I've been tracking and participating in a number of online discussions of interest to writers.
Many of these chats pertain to questions such as "How do I get published?" and "Should I self-publish?"" and "What should I look out for in a contract negotiation?"
Fair enough inquiries, but I detect some of the posters and participants have a more fundamental problem than dealing with the do's and don'ts of publishing.
I believe they're seeking authentication that they truly are writers.
For example, a new author wonders whether he needs a literary agent to tout his tome. This seems like a 100% legitimate question. Some writers employ agents, and some agents sell some books, some of the time.
But this posting can also be that aspiring author's way of asking: "Do I need an agent to represent me before I can truly believe I am a writer and have faith in the quality of my prose?"
"Is an agent's endorsement necessary before I can feel I fit the part?"
The short answer to these questions is a resounding, NO! Agents do not a writer make.
Nor does publication, for that matter. The Chicken Soup series of books, which failed to
find home after home, (or would that be, coop after coop?) testifies to the uncanny ability of publishers and agents to NOT spot tomorrow's hit titles.
What makes a writer GENUINE, the real deal?
Lots of folks feel like imposters as they enter occupations. I just read a neat article in the Chronicle of Higher Education by a tenured professor who said he felt like a fake for five years before relaxing in front of his classes.
As I see it, you become a writer the moment you come to believe that's what you are, that's what you do.

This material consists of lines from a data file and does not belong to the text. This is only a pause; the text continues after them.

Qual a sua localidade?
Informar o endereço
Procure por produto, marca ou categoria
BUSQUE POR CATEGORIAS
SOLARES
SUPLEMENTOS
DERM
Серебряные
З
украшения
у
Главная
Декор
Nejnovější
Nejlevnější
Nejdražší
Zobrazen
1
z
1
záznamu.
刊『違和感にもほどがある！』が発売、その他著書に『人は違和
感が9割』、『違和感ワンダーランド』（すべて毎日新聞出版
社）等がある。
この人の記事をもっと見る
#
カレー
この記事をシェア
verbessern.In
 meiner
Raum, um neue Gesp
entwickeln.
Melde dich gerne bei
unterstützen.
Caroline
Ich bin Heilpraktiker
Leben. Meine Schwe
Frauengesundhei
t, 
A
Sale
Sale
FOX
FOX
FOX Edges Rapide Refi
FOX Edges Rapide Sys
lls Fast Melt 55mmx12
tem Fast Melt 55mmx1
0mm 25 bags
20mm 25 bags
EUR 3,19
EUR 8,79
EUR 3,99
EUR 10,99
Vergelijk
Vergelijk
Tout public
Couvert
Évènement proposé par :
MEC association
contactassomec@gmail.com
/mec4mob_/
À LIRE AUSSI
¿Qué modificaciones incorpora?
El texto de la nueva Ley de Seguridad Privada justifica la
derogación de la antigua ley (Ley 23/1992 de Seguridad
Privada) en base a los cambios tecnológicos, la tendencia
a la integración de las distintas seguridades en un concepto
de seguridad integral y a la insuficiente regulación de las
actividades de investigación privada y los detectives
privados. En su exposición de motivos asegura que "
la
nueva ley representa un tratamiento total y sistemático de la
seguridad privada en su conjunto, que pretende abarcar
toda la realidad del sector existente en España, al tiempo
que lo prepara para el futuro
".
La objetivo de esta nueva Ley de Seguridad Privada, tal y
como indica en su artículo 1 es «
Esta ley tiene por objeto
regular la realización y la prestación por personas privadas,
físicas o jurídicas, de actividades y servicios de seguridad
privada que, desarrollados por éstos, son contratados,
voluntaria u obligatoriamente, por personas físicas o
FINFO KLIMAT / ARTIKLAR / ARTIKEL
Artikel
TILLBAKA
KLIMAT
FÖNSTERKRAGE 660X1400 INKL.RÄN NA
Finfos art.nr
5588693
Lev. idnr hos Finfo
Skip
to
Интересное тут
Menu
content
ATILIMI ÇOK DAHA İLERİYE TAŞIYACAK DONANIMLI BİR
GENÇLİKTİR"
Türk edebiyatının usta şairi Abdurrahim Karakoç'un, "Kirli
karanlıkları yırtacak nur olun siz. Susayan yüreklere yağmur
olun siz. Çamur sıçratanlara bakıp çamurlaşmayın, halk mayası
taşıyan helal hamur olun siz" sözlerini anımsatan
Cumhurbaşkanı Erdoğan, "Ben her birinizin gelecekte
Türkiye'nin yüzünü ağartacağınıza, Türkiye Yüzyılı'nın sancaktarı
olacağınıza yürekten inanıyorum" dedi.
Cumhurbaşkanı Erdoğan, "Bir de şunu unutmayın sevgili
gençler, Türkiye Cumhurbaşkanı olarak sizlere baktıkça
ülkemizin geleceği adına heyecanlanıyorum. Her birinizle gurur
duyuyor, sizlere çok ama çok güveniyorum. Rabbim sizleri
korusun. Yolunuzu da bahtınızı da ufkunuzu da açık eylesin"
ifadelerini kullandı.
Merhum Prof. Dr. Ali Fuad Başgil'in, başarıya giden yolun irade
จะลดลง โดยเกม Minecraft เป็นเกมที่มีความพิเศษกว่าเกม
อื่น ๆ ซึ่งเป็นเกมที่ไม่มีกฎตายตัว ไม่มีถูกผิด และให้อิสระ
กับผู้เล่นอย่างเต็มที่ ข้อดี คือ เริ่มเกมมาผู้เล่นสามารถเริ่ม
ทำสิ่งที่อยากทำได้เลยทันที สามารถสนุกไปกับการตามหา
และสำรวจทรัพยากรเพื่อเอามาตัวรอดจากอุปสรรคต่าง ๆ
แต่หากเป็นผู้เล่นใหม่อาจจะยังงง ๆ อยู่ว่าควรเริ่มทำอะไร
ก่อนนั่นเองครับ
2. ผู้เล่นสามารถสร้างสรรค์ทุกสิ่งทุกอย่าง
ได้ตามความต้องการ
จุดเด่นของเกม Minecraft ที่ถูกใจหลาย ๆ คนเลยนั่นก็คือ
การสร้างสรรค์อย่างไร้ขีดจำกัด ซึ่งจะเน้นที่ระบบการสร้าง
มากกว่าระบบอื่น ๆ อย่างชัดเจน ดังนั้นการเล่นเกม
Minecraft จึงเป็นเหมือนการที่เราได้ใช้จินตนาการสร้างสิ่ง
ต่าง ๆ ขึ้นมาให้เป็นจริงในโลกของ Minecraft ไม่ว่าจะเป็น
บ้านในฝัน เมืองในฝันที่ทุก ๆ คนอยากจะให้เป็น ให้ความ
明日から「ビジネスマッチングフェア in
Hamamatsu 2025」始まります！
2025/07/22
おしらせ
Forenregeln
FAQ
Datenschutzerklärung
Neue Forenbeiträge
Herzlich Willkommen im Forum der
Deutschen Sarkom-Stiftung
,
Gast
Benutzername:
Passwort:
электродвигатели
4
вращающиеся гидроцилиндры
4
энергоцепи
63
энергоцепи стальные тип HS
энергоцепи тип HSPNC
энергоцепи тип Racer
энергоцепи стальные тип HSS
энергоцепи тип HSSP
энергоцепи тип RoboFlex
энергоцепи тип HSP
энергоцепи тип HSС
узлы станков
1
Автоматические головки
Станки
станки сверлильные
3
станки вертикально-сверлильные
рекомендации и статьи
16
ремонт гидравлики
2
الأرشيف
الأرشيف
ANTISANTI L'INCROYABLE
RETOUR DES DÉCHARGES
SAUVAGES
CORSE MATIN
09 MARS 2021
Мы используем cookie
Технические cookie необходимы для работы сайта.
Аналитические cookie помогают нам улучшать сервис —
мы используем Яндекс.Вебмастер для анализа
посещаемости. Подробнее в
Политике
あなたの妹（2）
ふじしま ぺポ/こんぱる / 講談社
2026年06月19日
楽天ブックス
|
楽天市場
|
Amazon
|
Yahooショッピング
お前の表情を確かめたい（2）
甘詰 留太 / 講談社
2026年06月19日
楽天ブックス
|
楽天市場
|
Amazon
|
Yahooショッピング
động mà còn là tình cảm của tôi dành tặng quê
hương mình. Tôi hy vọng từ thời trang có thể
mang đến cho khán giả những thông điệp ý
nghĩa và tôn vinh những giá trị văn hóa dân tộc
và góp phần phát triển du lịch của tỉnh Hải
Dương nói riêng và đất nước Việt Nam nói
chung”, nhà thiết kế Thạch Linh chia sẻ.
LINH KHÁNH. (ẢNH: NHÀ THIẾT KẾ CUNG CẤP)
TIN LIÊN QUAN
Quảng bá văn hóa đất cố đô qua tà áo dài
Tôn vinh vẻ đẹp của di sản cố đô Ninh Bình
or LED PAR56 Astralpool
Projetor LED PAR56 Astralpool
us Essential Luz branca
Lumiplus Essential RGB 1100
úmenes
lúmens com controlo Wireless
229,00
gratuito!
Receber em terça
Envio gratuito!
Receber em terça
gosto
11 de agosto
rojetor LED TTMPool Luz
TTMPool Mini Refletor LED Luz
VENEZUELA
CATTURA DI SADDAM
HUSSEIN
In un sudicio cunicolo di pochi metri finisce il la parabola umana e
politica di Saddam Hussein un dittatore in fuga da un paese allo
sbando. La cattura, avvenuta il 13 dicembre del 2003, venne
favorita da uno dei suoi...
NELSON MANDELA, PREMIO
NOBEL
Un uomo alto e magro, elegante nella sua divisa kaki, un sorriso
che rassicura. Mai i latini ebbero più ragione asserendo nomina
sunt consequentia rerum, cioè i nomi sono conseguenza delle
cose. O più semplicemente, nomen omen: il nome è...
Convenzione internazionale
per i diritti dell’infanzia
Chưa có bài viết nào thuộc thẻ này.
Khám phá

You do not need anyone's approval or endorsement, and seeking these pats on the back is a waste of time that keeps you from writing.
There is a huge industry of writers' "helpers" that argue to the contrary, feathering their nests in the process. They say you need assistance with overcoming your writer's block, with editing your text, with creating a "writer's platform," with selling your work to publishers.
But they are selling DEPENDENCY and APPROVAL.
You don't need them.
Unless, of course, you are a genuine imposter!